Thursday, April 22, 2010

TGD: Chapter Two - On Monotheism

I'm picking up my review of "The God Delusion" where I left off. This week we begin with the section on monotheism.

In this section Dawkins talks about the three major monotheistic religions, Judaism, Christianity and Islam. He then explains that Christianity and Islam are both offshoots of Judaism.

He writes that Christianity was founded by Paul of Tarsus as a less exclusive, less 'ruthlessly monotheistic' form of Judaism.

Some of you might be confused. Wasn't Christianity founded by Jesus? Or at least by Peter, Jesus' chief disciple? His claim that Paul founded Christianity is probably based on the fact that Paul's letters are among the earliest Christian documents. That said, this claim has some serious problems.

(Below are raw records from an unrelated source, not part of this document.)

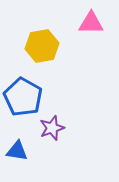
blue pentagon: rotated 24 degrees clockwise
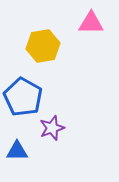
yellow hexagon: moved 1 px right
blue triangle: rotated 10 degrees counterclockwise
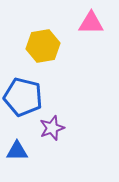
blue pentagon: rotated 15 degrees counterclockwise
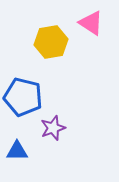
pink triangle: rotated 32 degrees clockwise
yellow hexagon: moved 8 px right, 4 px up
purple star: moved 1 px right
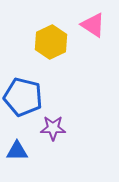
pink triangle: moved 2 px right, 2 px down
yellow hexagon: rotated 16 degrees counterclockwise
purple star: rotated 20 degrees clockwise
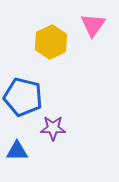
pink triangle: rotated 32 degrees clockwise
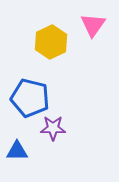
blue pentagon: moved 7 px right, 1 px down
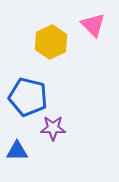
pink triangle: rotated 20 degrees counterclockwise
blue pentagon: moved 2 px left, 1 px up
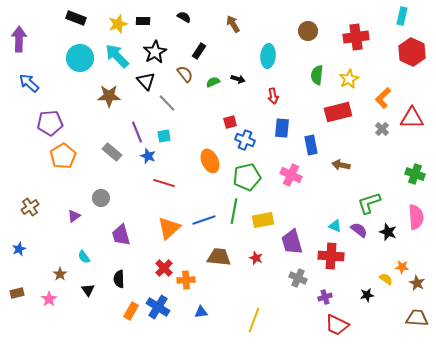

In his early letters, Paul has to defend his position as a leader within the church. If Paul were the founder of the religion, he would have brought that up in his defense. Instead he freely admits that he joined the religion after Jesus' death and resurrection, and that the only reason he has the right to be a leader is because Jesus appeared to him after his resurrection.

Whatever we think about Paul's claim, the fact that he had to make this argument shows that he wasn't yet an established leader in the church.

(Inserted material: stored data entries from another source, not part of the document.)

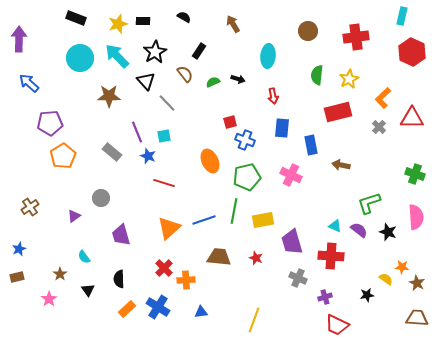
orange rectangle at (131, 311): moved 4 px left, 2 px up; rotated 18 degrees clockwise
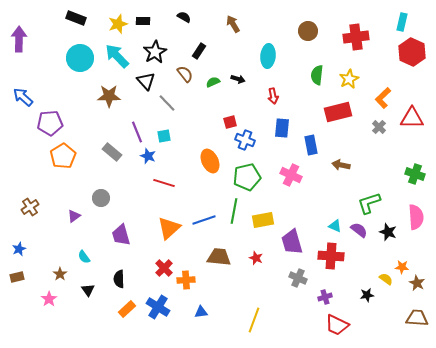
cyan rectangle at (402, 16): moved 6 px down
blue arrow at (29, 83): moved 6 px left, 14 px down
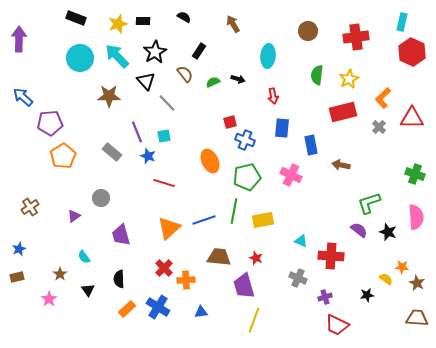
red rectangle at (338, 112): moved 5 px right
cyan triangle at (335, 226): moved 34 px left, 15 px down
purple trapezoid at (292, 242): moved 48 px left, 44 px down
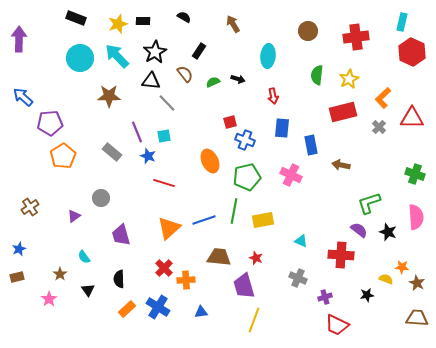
black triangle at (146, 81): moved 5 px right; rotated 42 degrees counterclockwise
red cross at (331, 256): moved 10 px right, 1 px up
yellow semicircle at (386, 279): rotated 16 degrees counterclockwise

Leaving that aside for now, Dawkins goes on to talk about Islam. He writes that Muhammad and his followers retained the uncompromising monotheism of Judaism and used military conquest to spread the faith. Then, as if to be fair, Dawkins points out that Christianity was also spread by the sword, first by Emperor Constantine, and later by crusaders and conquistadors.

Since I'm not Muslim, I won't respond to Dawkins' comments about Islam, but I will reply to his comments about Christianity.

In this section Dawkins gives the impression that Christianity was founded by Paul, and then popularized (and legitimized) by Constantine. The truth is, by the time Constantine conquered Rome and made Christianity the official religion, it had already grown quite popular. The religion survived more than two hundred and fifty years of Roman persecution, and had grown steadily during that time.

The question we must ask is, why did so many people convert to Christianity during an age when Christians were being persecuted? What was it about Christianity that people found so appealing that they were willing to risk being burned alive or being eaten by lions? This is the question that Dawkins needs to answer and it is the question that he is deliberately avoiding, for now at least.

Having said my piece, I will concede that Dawkins does have a point. Since the time of Constantine, Christians have been using violence to spread their beliefs. The idea that the message of God's love could be spread at the end of a sword or a gun is the single most destructive and perverse error that Christians have ever made. This is a topic I've touched on before, and it's something I plan to talk about more in the future. For now, let me just say that Dawkins has a good point here.

Dawkins briefly mentions Buddhism and Confucianism, only to say that he has nothing against those religions. He thinks they shouldn't be treated as religions, but as ethical systems. I know that in the West it is popular to think about Buddhism this way, but traditional Chinese Buddhism includes a belief in reincarnation. I doubt Dawkins would consider a belief in reincarnation to be more rational than a belief in resurrection from the dead. I can only conclude that he didn't do his research.

Dawkins finishes the section on monotheism by talking about deism. Deists believe in an impersonal God, who designed and created the universe and then let it run its course.

Even though he doesn't believe in it, Dawkins has a clear fondness for this idea of God, He writes, "The deist God of the eighteenth-century enlightenment is an altogether grander being: worthy of his cosmic creation, loftily unconcerned with human affairs, sublimely aloof from our private thoughts and hopes, caring nothing for our messy sins or mumbled contritions."

The great hope of the Christian faith is that God we worship is not at all like the God Dawkins describes. Our God cares about humans; he knows our thoughts and hopes; he is concerned about our messy sins. The great joy of every Christian is that God has joined us, in our messy state, and one day we will join him, in his perfection.

I find this passage to be very revealing of Dawkins' beliefs. Most people who are angry with God are angry because he is apathetic and distant and he allows people to suffer. On the other hand, Dawkins seems to be offended by the idea that God might actually care about us.

Before I conclude this post, I want to add one last comment about deism. Deism may be a dead religion, but deist philosophy has had a lasting impact on how we think about God.

Most people, even people who believe in God, tend to think that the universe runs itself. They believe that if God disappeared tomorrow the universe would be largely unaffected. The sun would still shine and the grass would still grow. No physical or chemical or biological process would be affected in any way by God's departure.

This is not monotheism. Monotheism is the belief in one God, who created everything, and without whom, nothing could exist. God didn't just create everything, he sustains everything from moment to moment. If we take God out of the equation, then the universe would disappear along with him.

The difference between these two philosophical positions is striking, and it's part of the reason why conversations between people with different beliefs are so hard. At a basic level, theists and atheists aren't speaking the same language.

Despite that, I'm having fun reading through Dawkins' book. I hope you're enjoying it as well.